All great actors deserve the great swan song role.  Henry Fonda had On Golden Pond.  John Wayne had The Shootist.  Orsen Welles had Tramsformers: The Movie.  We all hoped Harrison Ford would take the opportunity to play Indiana Jones one last time and run with it.  And he did.  Right into a wall.  While the book on Ford’s career remains cautiously open for a bit longer, it seems as if his great finale may be as part of paint-by-numbers, psuedo-romantic comedy.  Morning Glory doesn’t reinvent anything, but it provides Ford with a character which embodies the perceptions of the actor head on, that of a cantankerous has been, too bored and worn out on his profession, forced to show one last time that he should never be counted down or out.

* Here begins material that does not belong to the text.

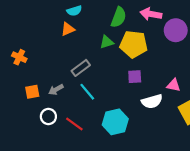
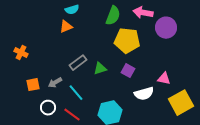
green triangle: (107, 42) -> (100, 69), moved
purple square: (135, 77) -> (128, 71), turned 32
cyan line: (87, 92) -> (76, 93), moved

Getting top billing here is actually Rachel McAdams, the gorgeous almost starlet who seems too smart to become part of the Hollywood machinery.  Almost a headliner after the success of The Notebook, McAdams instead drew back and let stardom pass by.  She’s entered the game again and Morning Glory was suppsoed to herald her return, instead it withered on the vine and died an ugly box office death.  McAdams has the standard but well played partof plucky, can-do career gal, determined to overcome obstacles and achieve career and personal success.  She should be wise to avoid parts like this in the future though.  Kathrine Heigl does this all the time and now most people want her poisoned.  McAdam’s is a small time TV producer charged with revitalizing a dying network morning show.  In a moment of genius/stupidity, she brings on Ford’s acidic and unwieldingly cranky anchorman, an old fashioned bastard who thinks news should be nothing but meaningful and hardhitting, at complete odds with the format of morning talk pablum.  The two enter a battle of wills which feels more meaningful than it has any right to, largely impart to McAdams winning screen presence and Ford’s convincing nasty streak.  Instead of a movie which builds up to the well worn romantic climax, it aims for a professional one.  One where two people who work together achieve mutual respect for each other, and the all that love crap takes a back seat.

People have been bitching about Harrison Ford for years now.  He’s old.  He doesn’t care.  He rarely works and has nothing to prove, openly showing contempt for acting on occasion.  All possibly true but with his part in Morning Glory Ford stares squarely into the eyes of his critics and says ‘Shove it.  I’m Harrison Ford dammit.  Now get off my plane.’  His aging news anchor is an extension of himself, an old timer with the need to prove nothing to no one and simply will not cater to the gods of lower standards and expecations.  Maybe it makes him a prick but he’s a prick with ethics, no matter how buried they are under arrogance.  Ford shines so brightly with his simmering , aging rancor that he winds up putting the entire movie into his pocket and walks away with it.  Morning Glory is in most ways as routine as they come, but Ford elevates it to such a degree that anyone who has ever held an favorable opinion about the man should consider it a must see.  When history looks back on him after he’s gone, looking at his body of work and finding the great unsung pieces, Morning Glory will come up in conversation and be noticed.

Aside from Ford there isn’t a great deal to dwell on.  McAdams holds her own against the aging titan in a part which she elevates from the routine.  Her beauty is still matched by few and her lack of larger success in mainstream features remains odd.  But all the same we’ve seen this role more than enough times.  Diane Keaton is here in a part which should’ve squared off with Ford a bit more.  Her’s is an okay but under served role.  She and Ford deserve a climax which isn’t readily supplied, only hinted at.  Lots of other recognizable heads in the cast, all being amiable and pleaseant to watch.

Amputate Ford from Morning Glory and we aren’t having much of a conversation.  Without him it’s just another programmer for the double X chromosome crowd.  But alas, he is here and we are talking.  Thanks to his self-deprecating and confessional performance, Glory is elevated notches above where it deserves to be.  It achieves a consistant streak of minor achievements which add up to a winning experience.  Those who choose to ignore it in theaters would be wise to give it, and Ford, a look.  Afterwards you may not be so quick to dismiss that which you feel is over and done with.